The space for the 2016 PoliticalFest will be 125,000 square feet, half of the space in 2000 that drew more than 80,000. Anna Adams-Sarthou, DNC host committee spokeswoman, said the hall chosen for PoliticalFest 2016 was what was available at the Convention Center.
But the committee is looking to have a similar amount of items as it had in 2000, she said.
Just last week, the DNC host committee that is organizing PoliticalFest was in talks with the JFK Presidential Library and Museum to get a digitized color copy of John F. Kennedy's 1961 inauguration speech in full. Other presidential libraries will also be lending items to the event, Adams-Sarthou said.

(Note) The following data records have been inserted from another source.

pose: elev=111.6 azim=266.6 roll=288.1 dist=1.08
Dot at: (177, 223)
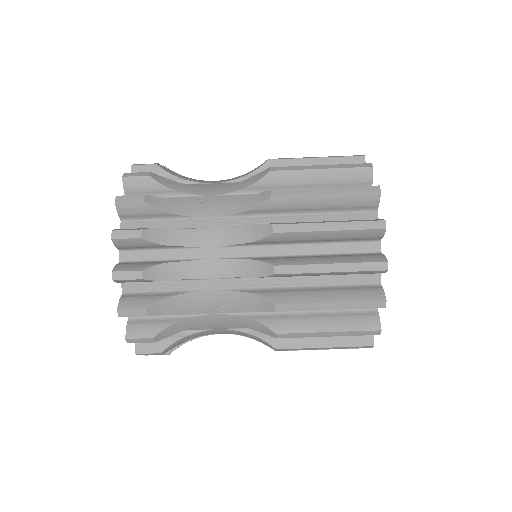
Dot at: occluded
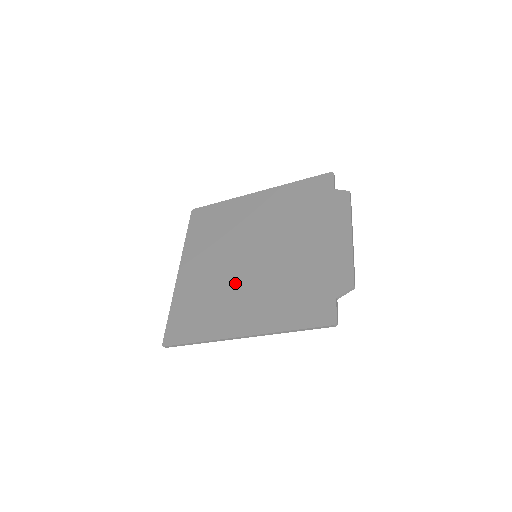
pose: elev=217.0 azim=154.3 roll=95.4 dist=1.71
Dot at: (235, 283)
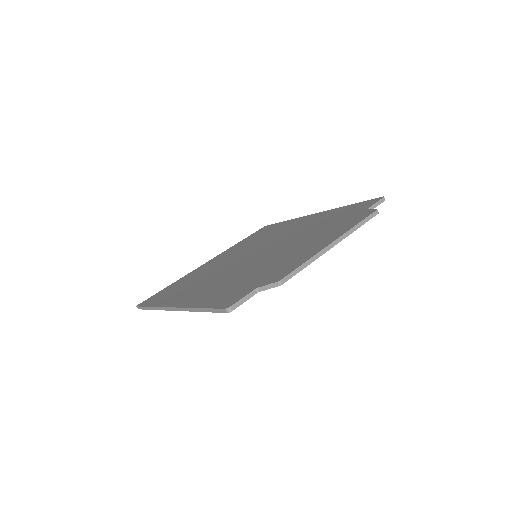
Dot at: (219, 271)
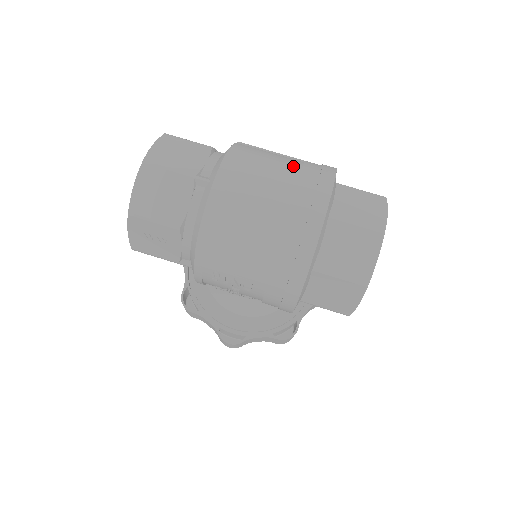
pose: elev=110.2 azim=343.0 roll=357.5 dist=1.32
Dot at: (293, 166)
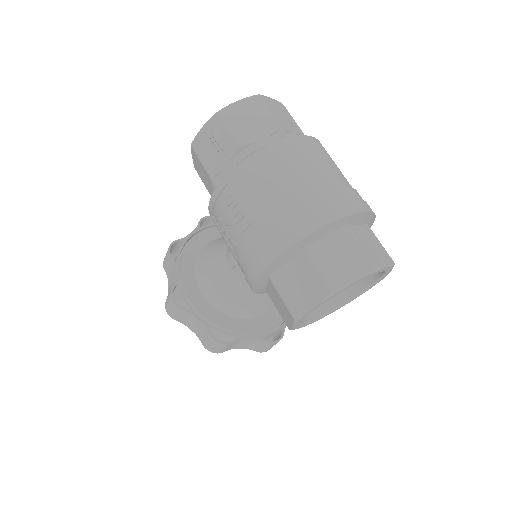
Dot at: (349, 184)
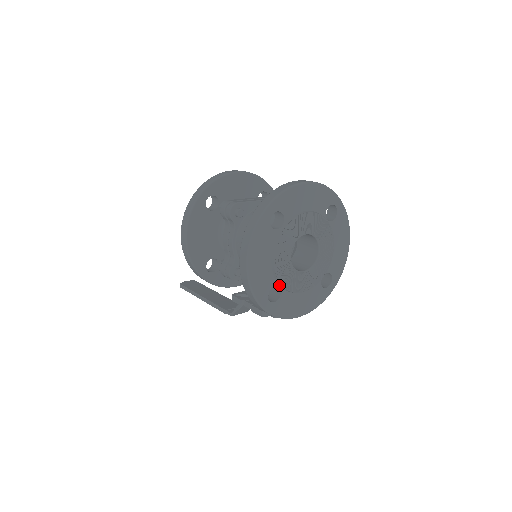
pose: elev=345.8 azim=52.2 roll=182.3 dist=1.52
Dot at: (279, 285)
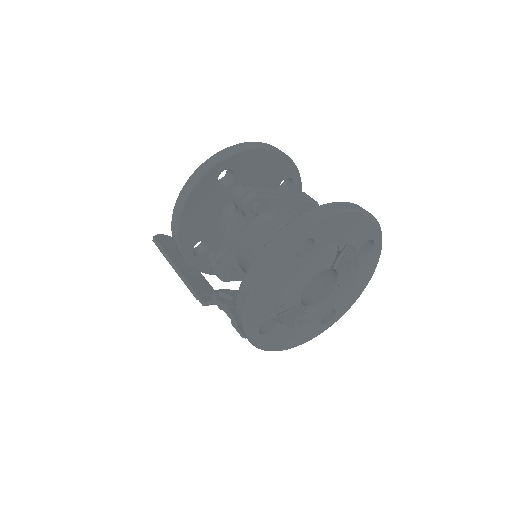
Dot at: (277, 317)
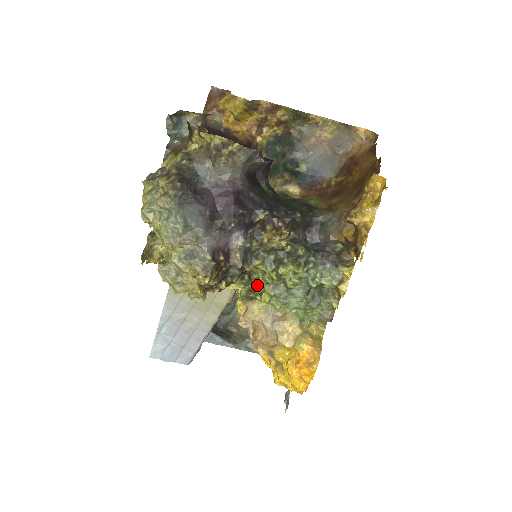
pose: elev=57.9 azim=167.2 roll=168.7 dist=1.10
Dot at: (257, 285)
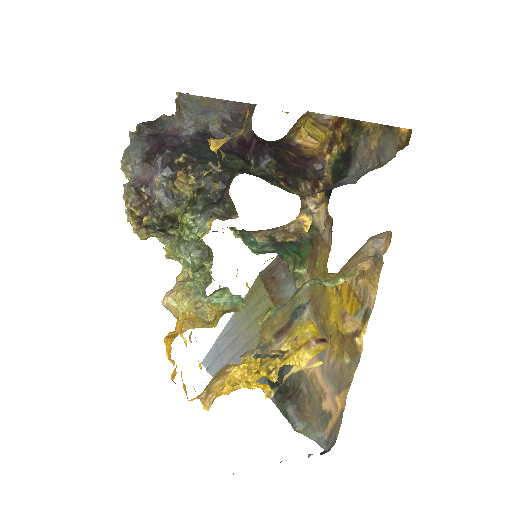
Dot at: (177, 237)
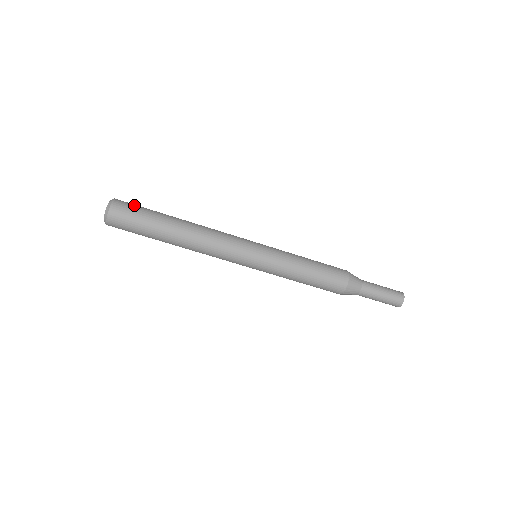
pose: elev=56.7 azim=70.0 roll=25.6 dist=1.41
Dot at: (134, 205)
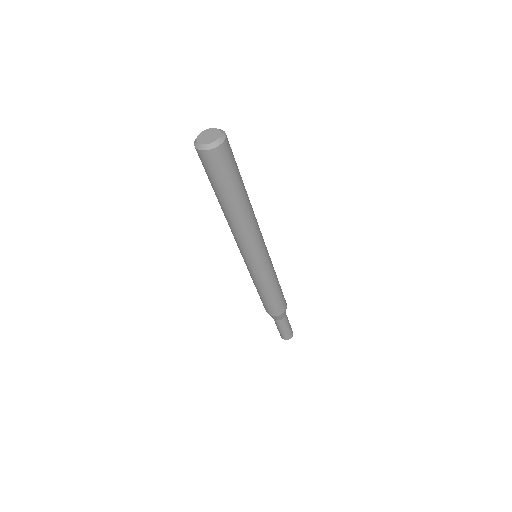
Dot at: (232, 160)
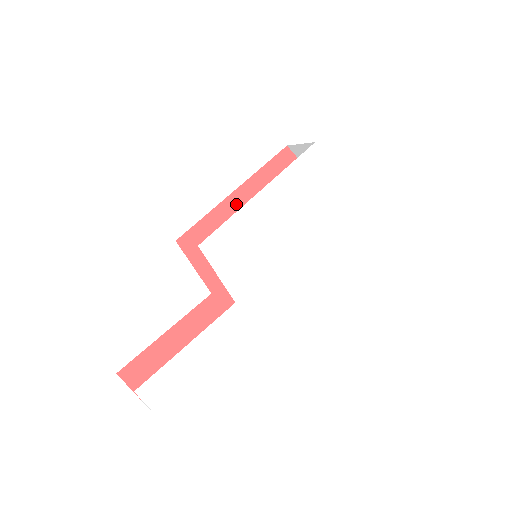
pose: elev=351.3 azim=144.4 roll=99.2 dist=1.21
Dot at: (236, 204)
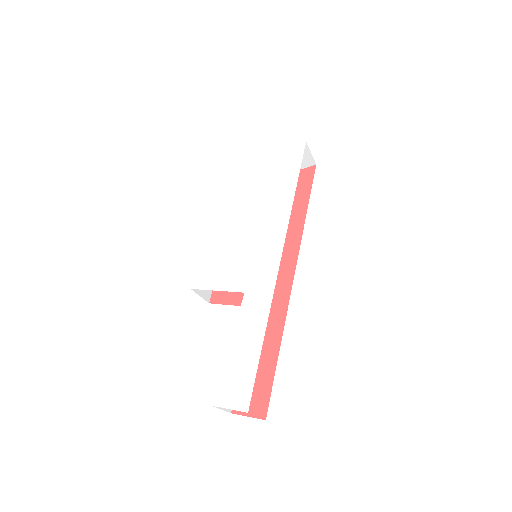
Dot at: occluded
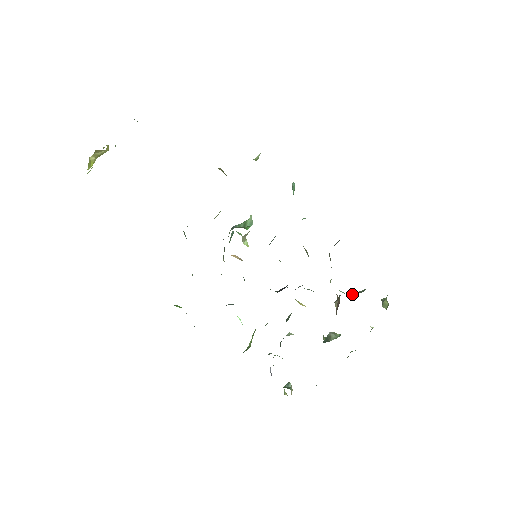
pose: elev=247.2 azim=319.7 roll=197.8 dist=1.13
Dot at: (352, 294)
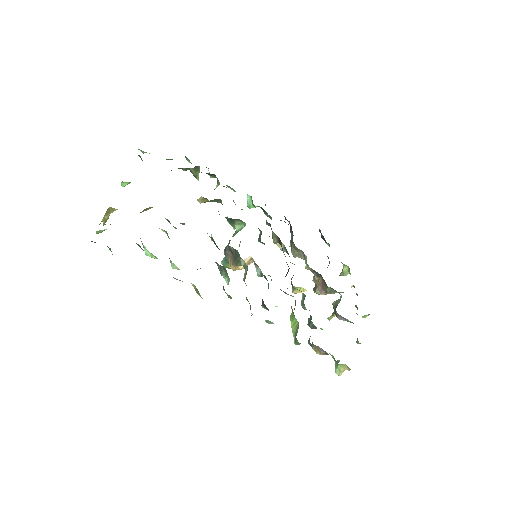
Dot at: occluded
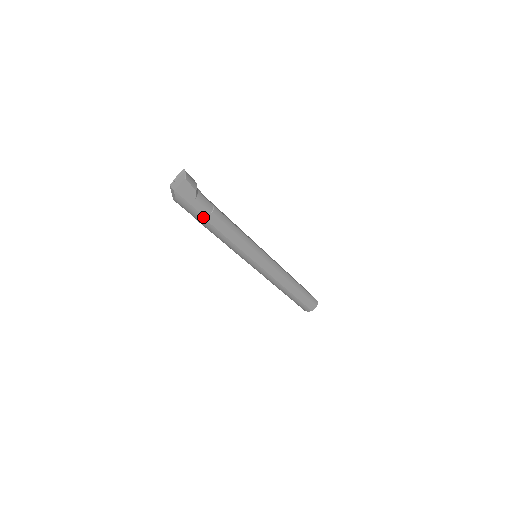
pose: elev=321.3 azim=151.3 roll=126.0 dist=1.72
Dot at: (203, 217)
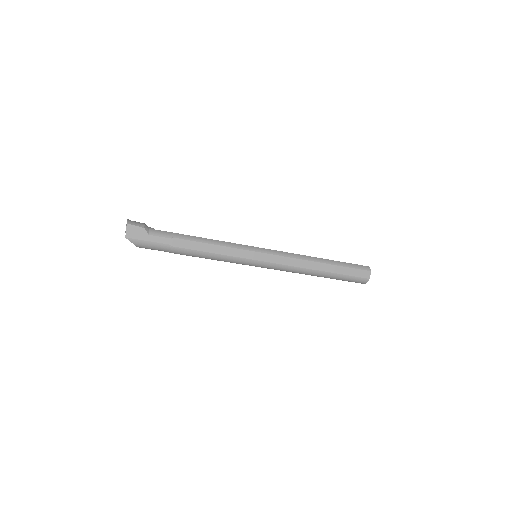
Dot at: (168, 246)
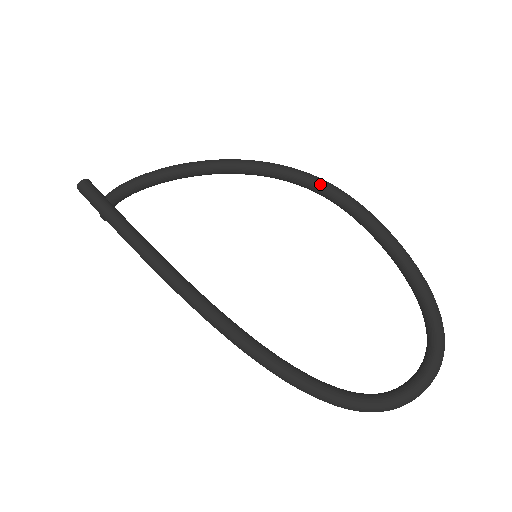
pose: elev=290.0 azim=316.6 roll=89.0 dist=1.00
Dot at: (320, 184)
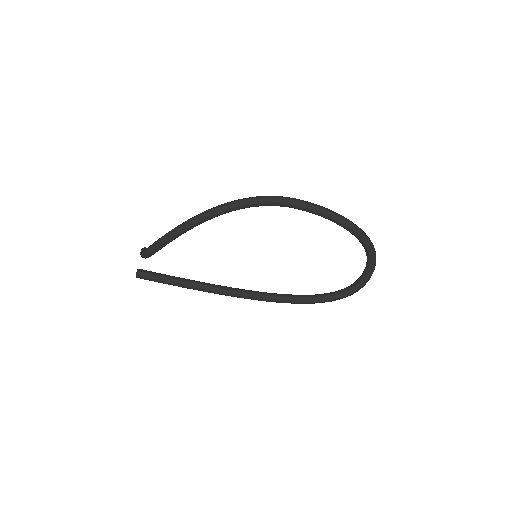
Dot at: (269, 204)
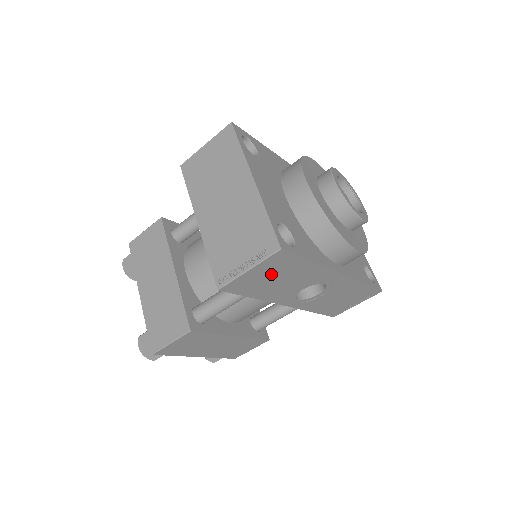
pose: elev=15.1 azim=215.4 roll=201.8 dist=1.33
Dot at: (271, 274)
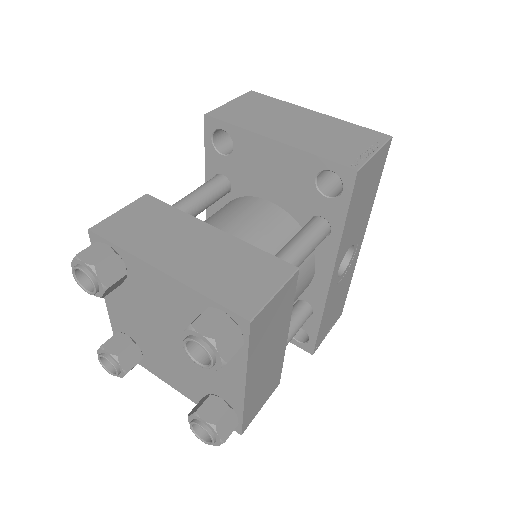
Dot at: (369, 182)
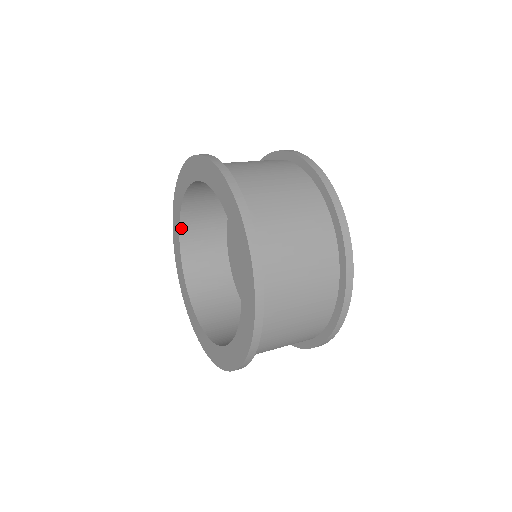
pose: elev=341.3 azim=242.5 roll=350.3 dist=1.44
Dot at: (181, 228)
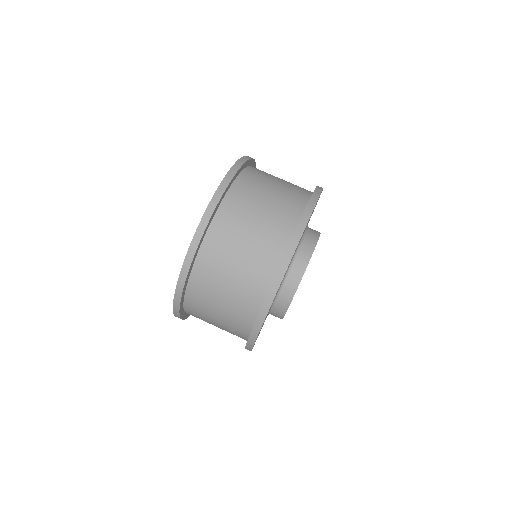
Dot at: occluded
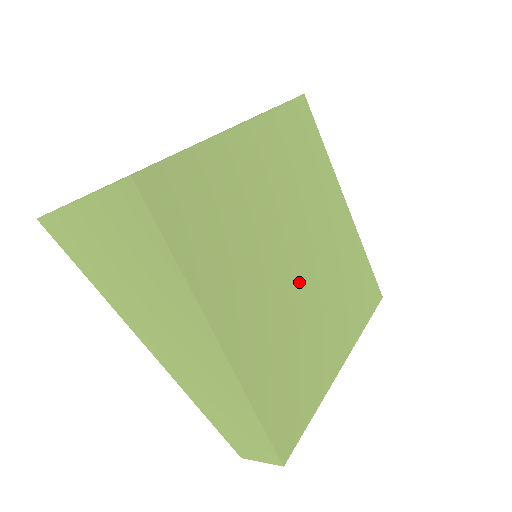
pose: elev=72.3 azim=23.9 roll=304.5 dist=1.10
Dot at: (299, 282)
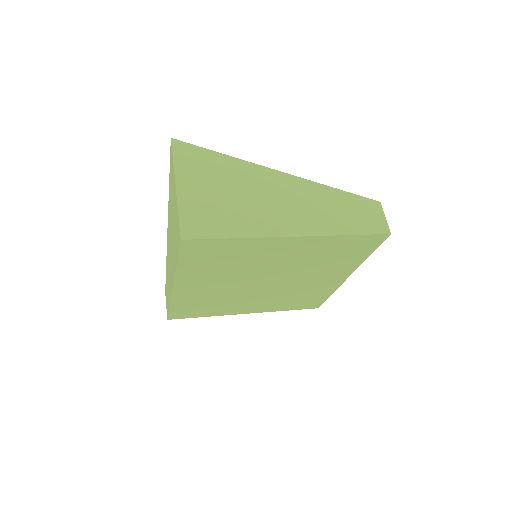
Dot at: (254, 289)
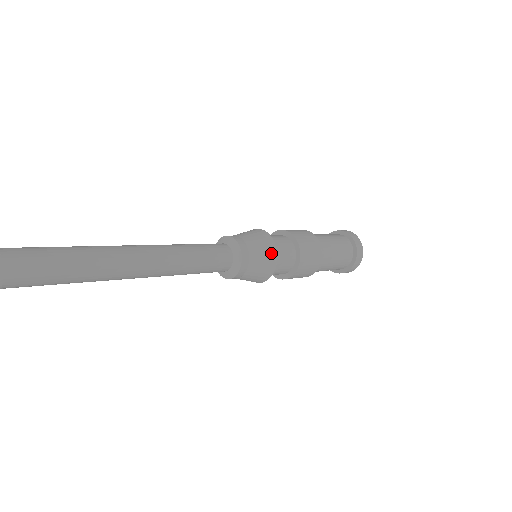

Rendell said he will be reaching out to big-name Democrats to get them to sign up for some games, such as a political-style Jeopardy. (Rendell envisions maybe former House Speaker Nancy Pelosi and New York Senator Chuck Schumer going head-to-head) and also a political-type Family Feud (he would like to involve some House Democrats.)
The host committee, which has a fund-raising goal of $85 million for the entire DNC event, estimates that PoliticalFest will cost $1 million of that.
The interactive political exhibition will also likely display a former presidential Air Force One (sans the wings) or limousine, Rendell said.
C-SPAN will be bringing its 2016 campaign bus, which people can enter and take interactive quizzes on politics and government, Kiley said. The news company will also have a political history wall of timelines and interesting facts, and it will bring its collection of presidential oil portraits painted by artist Chas Fagan.
Kiley hopes that PoliticalFest will be an opportunity for children and young adults to get interested in politics. He said the event should "let young people know . . . what critical role campaigns have. Outcomes are consequential, even to high school students."
PoliticalFest is tentatively scheduled to open July 22. Admission will be $15 for adults and $5 for children.